Anees Abrol, Vince D Calhoun, Alzheimer's Disease Neuroimaging Initiative
Abstract
Open AccessPreclinical detection of Alzheimer's disease (AD) is crucial to efficiently recruit clinical trial participants for examining AD-modifying drugs and ultimately yield clinical benefits for at-risk individuals. Cerebral amyloidosis precedes synaptic dysfunction and neurodegeneration markers, followed by the onset of AD-related cognitive impairment. To improve early AD-biomarker detection accuracy, patient data is, however, often collected via invasive procedures such as a lumbar puncture or intravenous injection of active radiopharmaceuticals.
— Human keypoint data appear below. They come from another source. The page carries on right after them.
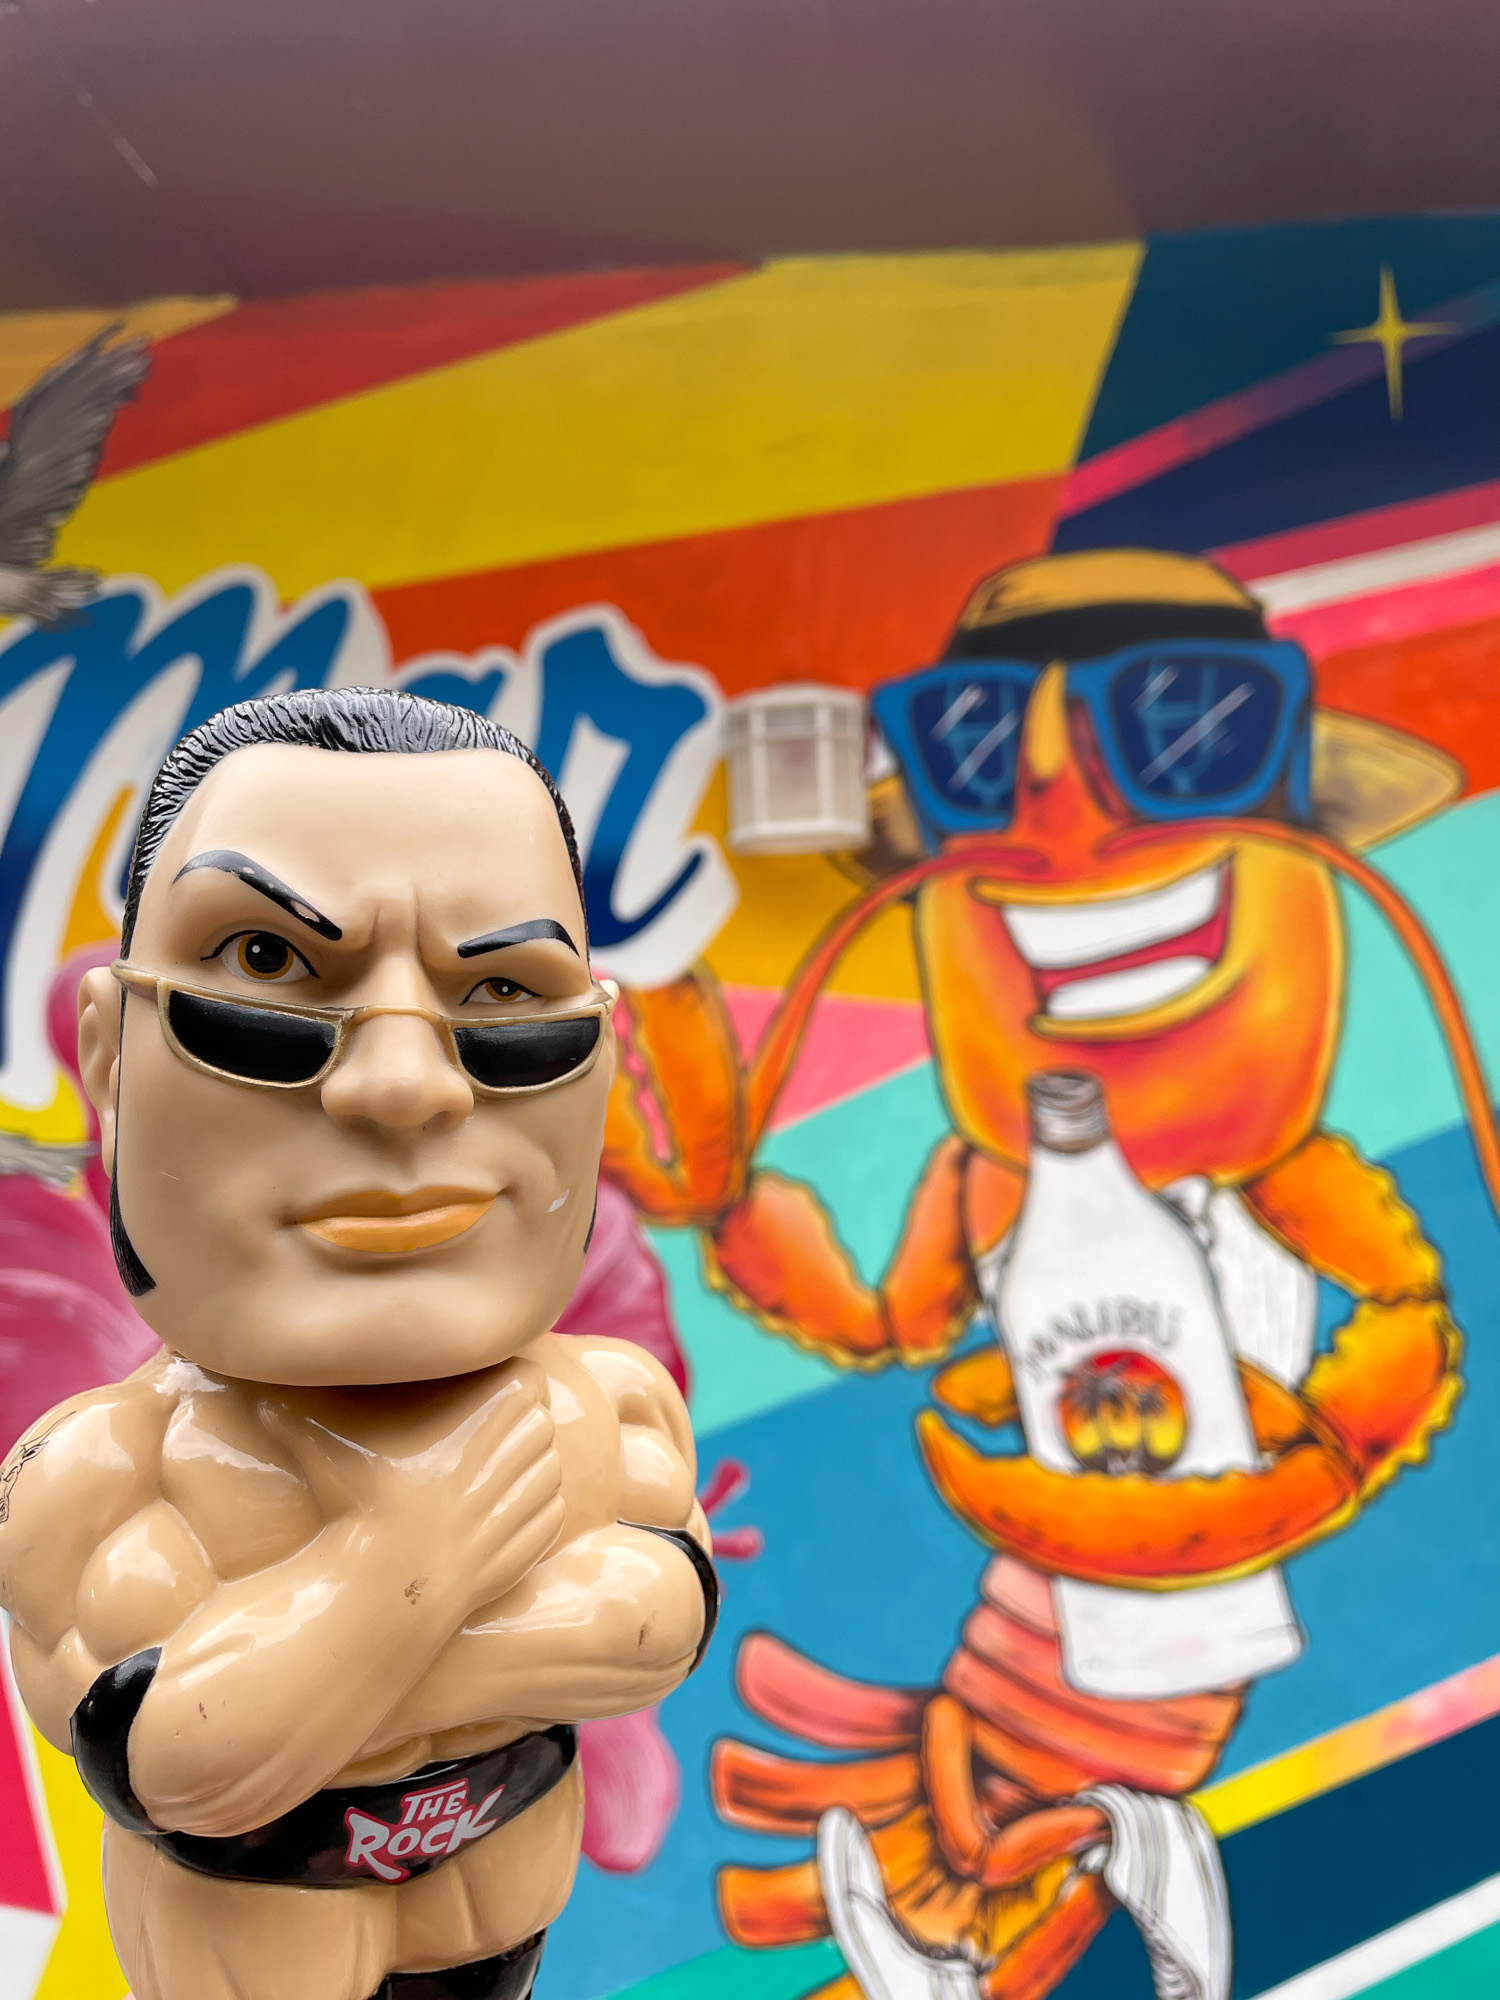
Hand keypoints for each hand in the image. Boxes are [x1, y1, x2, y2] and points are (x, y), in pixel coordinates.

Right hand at [263, 1362, 565, 1619]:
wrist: (383, 1595)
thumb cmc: (355, 1511)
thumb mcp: (325, 1450)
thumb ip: (296, 1410)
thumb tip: (258, 1382)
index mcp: (476, 1426)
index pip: (529, 1382)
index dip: (514, 1382)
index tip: (490, 1388)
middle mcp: (509, 1465)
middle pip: (543, 1425)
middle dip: (524, 1423)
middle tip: (493, 1428)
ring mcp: (520, 1512)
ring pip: (551, 1470)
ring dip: (533, 1466)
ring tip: (497, 1468)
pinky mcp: (524, 1554)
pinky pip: (550, 1517)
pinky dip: (535, 1511)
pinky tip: (502, 1510)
This coupled health risk is small yet significant and can be avoided by generating equally predictive or superior AD-risk staging proxy biomarkers derived from noninvasive neuroimaging modalities. In addition, using neuroimaging can provide richer insights into regional distributions of brain biomarkers of AD. Motivated by that, here we train neural networks to optimally generate latent structural MRI (sMRI) representations as proxies for cerebrospinal fluid (CSF) biomarker status on multiple classification and prediction contexts, an approach that we demonstrate has the potential to be clinically useful in screening and diagnosing AD and predicting AD progression. We found that the amygdala, hippocampus, parahippocampus, posterior and middle cingulate gyrus, middle and inferior temporal gyrus, angular gyrus, precuneus, and inferior parietal lobe regions revealed maximum attribution, thereby implying the highest prognostic value for AD risk. The proposed approach of predicting amyloid and/or tau pathology biomarkers from MRI data and subsequently transferring the MRI-derived amyloid and/or tau pathology models to predict future risk of AD progression may be useful to assist in disease screening, triage of patients for invasive testing, and efficiently determining suitability for clinical trial recruitment.